The session, being held in Portland, Ore., is expected to be briefed by backers of a modified deposit-law measure in Montana that was turned down by voters last November.
In that campaign, foes of the proposed law outspent proponents by $450,000 to
"There is no way we can come up with anything close to what the opposition will be able to spend," laments Tony ByrneMassaro, executive director of Coloradans for a Recycling Law. To get their bottle bill on the 1982 state ballot, some 38,000 voter signatures must be collected within a six-month period.
Mr. Byrne-Massaro and his colleagues hope that $100,000 can be raised to promote the planned initiative petition that they anticipate will be countered by $1 million in spending by the opposition.

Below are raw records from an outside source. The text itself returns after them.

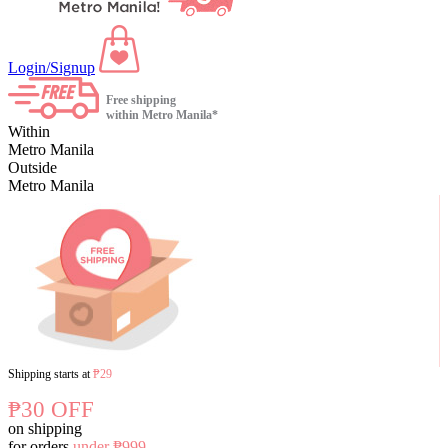
Login/Signup
Free shipping
within Metro Manila*
Within
Metro Manila
Outside
Metro Manila
Shipping starts at
₱29
₱30 OFF
on shipping
for orders
under ₱999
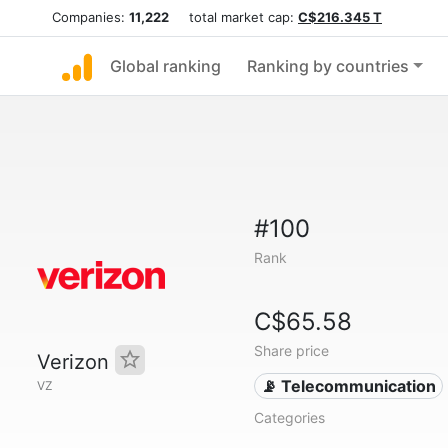
Companies:
11,222
total market cap:
C$216.345 T
Global ranking
Ranking by countries
#100
Rank
C$65.58
Share price
Verizon
📡 Telecommunication
VZ
Categories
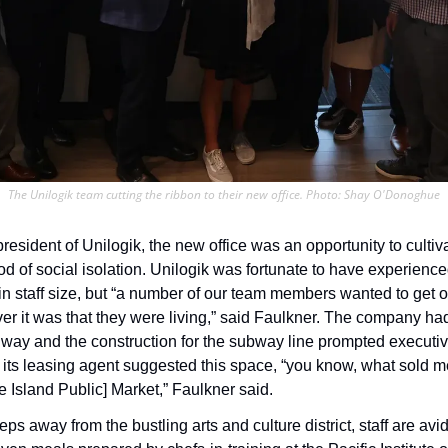
The Unilogik team cutting the ribbon to their new office. Photo: Shay O'Donoghue
resident of Unilogik, the new office was an opportunity to culti
od of social isolation. Unilogik was fortunate to have experience
n staff size, but “a number of our team members wanted to get out
er it was that they were living,” said Faulkner. The company had
way and the construction for the subway line prompted executive
ts leasing agent suggested this space, “you know, what sold me
le Island Public] Market,” Faulkner said.
ps away from the bustling arts and culture district, staff are avi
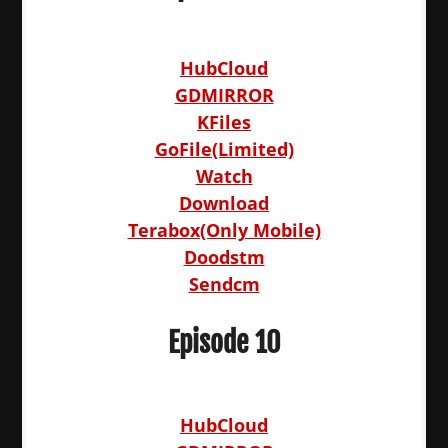
HubCloud
GDMIRROR
KFiles
GoFile(Limited)
Watch
Download
Terabox(Only Mobile)
Doodstm
Sendcm
Episode 10
HubCloud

In California, Ross Pumfrey, who is spearheading a drive for a state bottle law using an initiative petition, says his group's goal is $1 million. Part of this would be used for a paid staff to work with a small army of volunteers who will be needed early next year to collect some 346,000 voter signatures for putting the question on the state ballot.

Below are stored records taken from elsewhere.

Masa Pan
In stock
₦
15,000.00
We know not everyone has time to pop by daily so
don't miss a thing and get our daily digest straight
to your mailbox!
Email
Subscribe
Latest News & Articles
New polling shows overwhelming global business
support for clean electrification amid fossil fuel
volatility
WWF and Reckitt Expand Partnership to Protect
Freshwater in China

The bottle and can industry and others bent on blocking passage of the proposal will pour as much as $6 million into opposing it, Mr. Pumfrey estimates , based on what these groups have invested in other states.
Pumfrey says his Californians Against Waste group has raised some $75,000 thus far.
Since 1975, state Sen. Omer Rains, a Ventura Democrat, has been filing bottle-law legislation in California with little success. His current measure is expected to come up in mid-August in the California Senate's Natural Resources and Wildlife Committee, but prospects for a favorable report are uncertain. Only once in the last six years has such a proposal reached the floor of either California legislative chamber.
In Massachusetts, where lawmakers approved a bottle bill two years ago only to have it vetoed by Gov. Edward J. King, a new measure appears to have even-broader legislative support. But it may still fall short of the two- thirds needed to override another veto.
Governor King, who visited Michigan for two days in June to check on how that state's bottle law is working, has not said whether he would reject a new bottle bill.
If the Bay State measure fails, its supporters seem likely to launch an initiative-petition drive. A similar effort in 1976 was narrowly beaten in a bitterly contested campaign in which opposition forces spent $2.3 million, much of it from out-of-state sources. Backers of the measure spent less than $50,000 .
Perhaps the nation's most-determined bottle-law advocates are in Washington State. Their 1982 drive, now being planned, will be the third try to gain passage of the measure by ballot initiative. Similar petitions in 1970 and 1979 were beaten. In the 1979 effort, supporters were outspent by about 10 to 1 by bottle and can industry interests. "This time we will need at least $200,000," projects Christine Chapman, executive director of Washington Citizens for Recycling. To get on next year's ballot, 138,000 voter signatures will be needed.
Although New York State legislators thus far have failed to pass a deposit law, supporters are increasingly optimistic.
"We've got a lot going for us," asserts attorney Henry Neale Jr., chairman of the Westchester County Environmental Management Council. He notes that several local governments have approved resolutions urging passage of the law.
The new Delaware statute replaces one that tied implementation of the state's ban on no-deposit bottles to passage of a similar law in neighboring Maryland and Pennsylvania.